■ **Task goal**
The answer is the set of lines that include "down", copied from the data below.

■ **Supplied information**
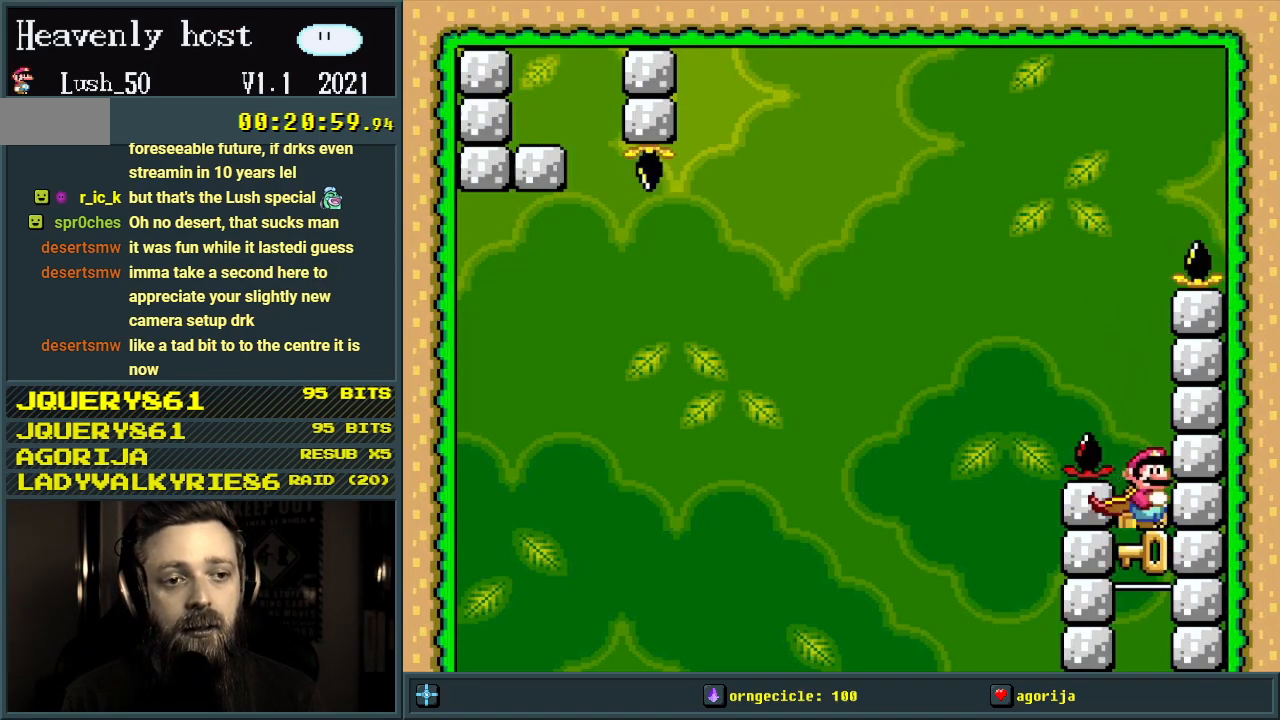
{"buttons": ["DPAD_RIGHT"], "events": [[150, "DPAD_RIGHT", "down"], [217, "B", "down"], [217, "Y", "down"], [350, "B", "up"], [350, "Y", "up"]]}
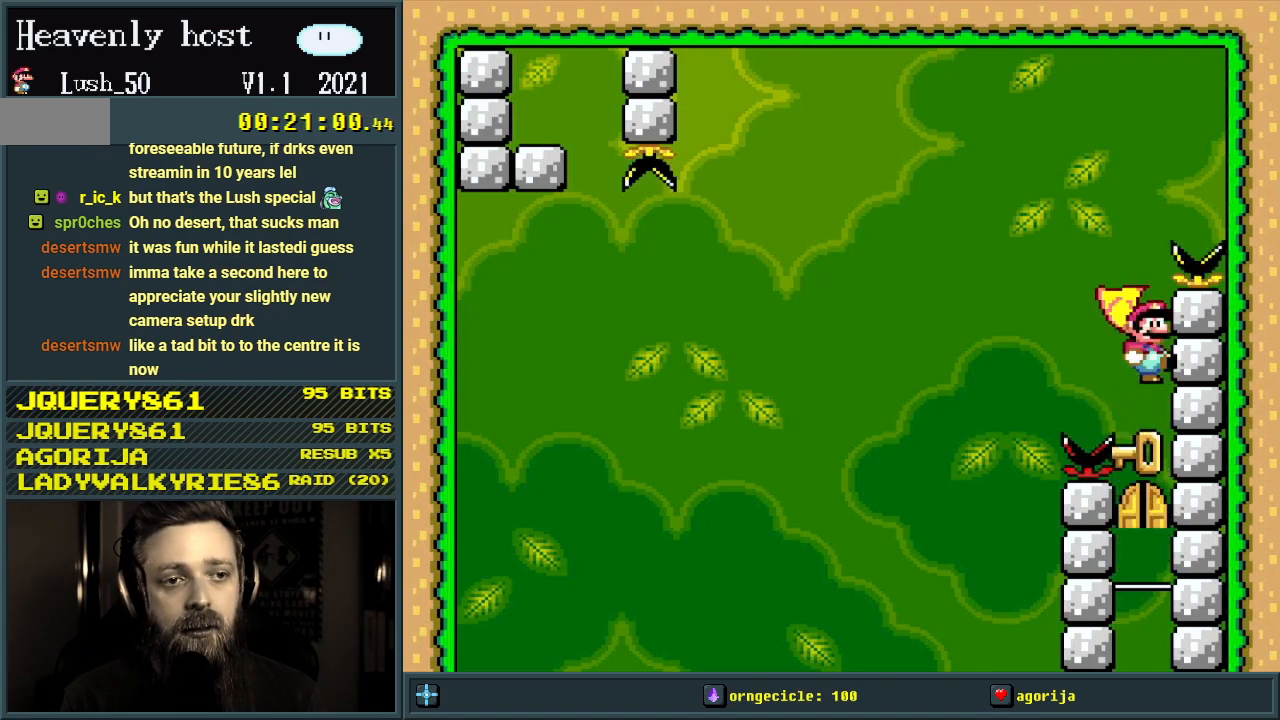
{"buttons": [], "events": [[350, "DPAD_RIGHT", "up"]]}
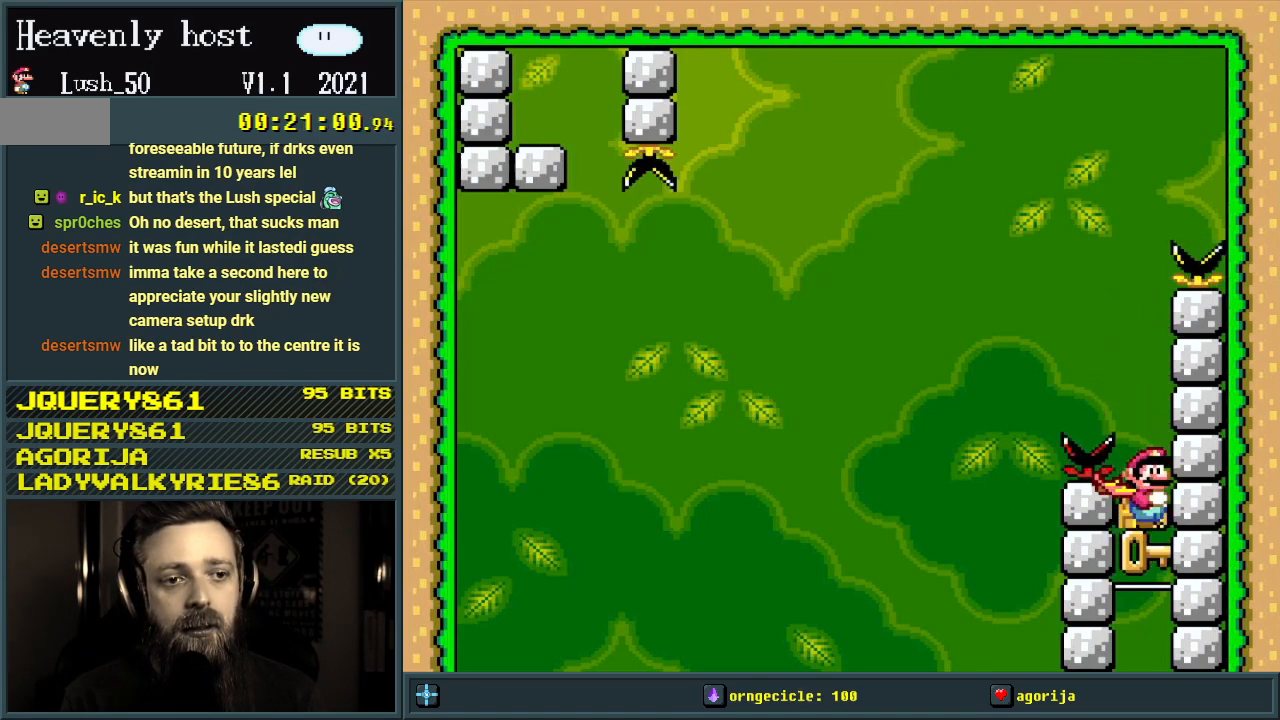
{"buttons": ["DPAD_RIGHT"], "events": [[150, "B", "down"], [150, "DPAD_RIGHT", "down"], [150, "Y", "down"], [283, "Y", "up"], [300, "B", "up"]]}
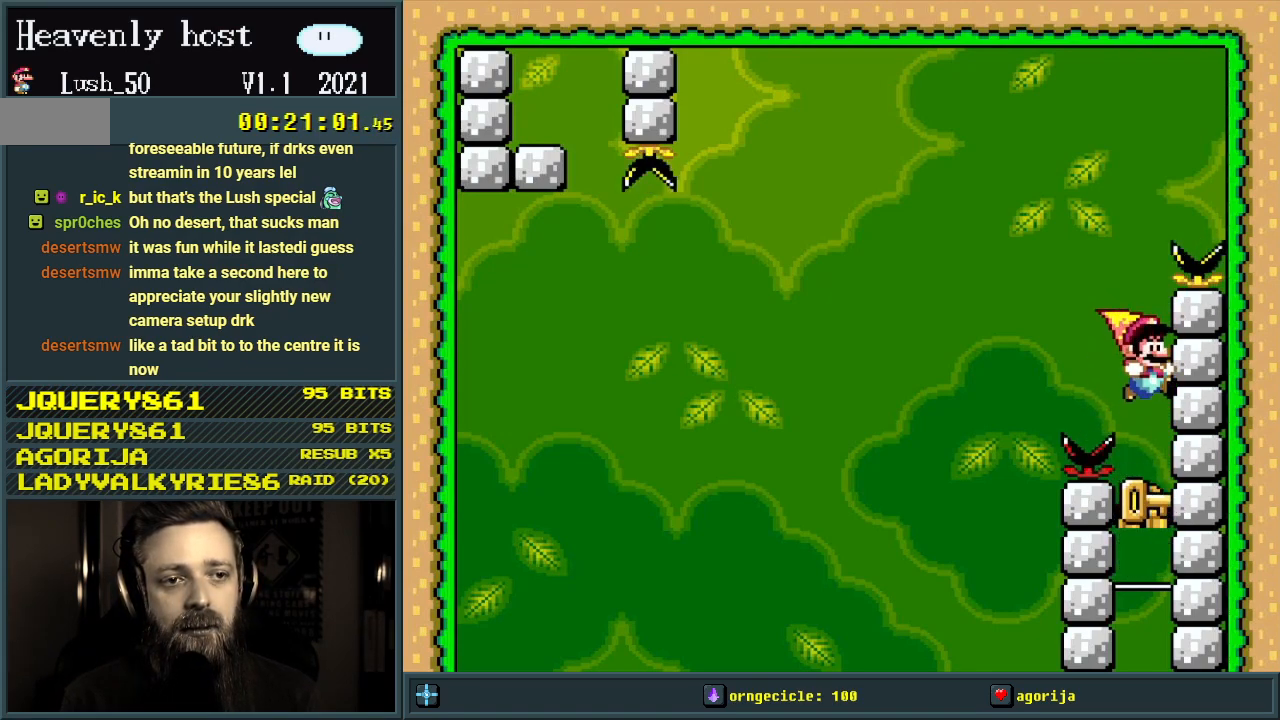
{"buttons": [], "events": [[67, "B", "down"], [100, "DPAD_UP", "down"], [200, "DPAD_UP", "up"], [250, "B", "up"], [267, "DPAD_RIGHT", "up"]]}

■ **Output of the exercise**
{"buttons": ["DPAD_RIGHT"], "events": [[150, "DPAD_RIGHT", "down"], [217, "B", "down"], [217, "Y", "down"], [350, "B", "up"], [350, "Y", "up"]]}
{"buttons": ["DPAD_RIGHT"], "events": [[150, "B", "down"], [150, "DPAD_RIGHT", "down"], [150, "Y", "down"], [283, "Y", "up"], [300, "B", "up"]]}
{"buttons": [], "events": [[67, "B", "down"], [100, "DPAD_UP", "down"], [200, "DPAD_UP", "up"], [250, "B", "up"], [267, "DPAD_RIGHT", "up"]]}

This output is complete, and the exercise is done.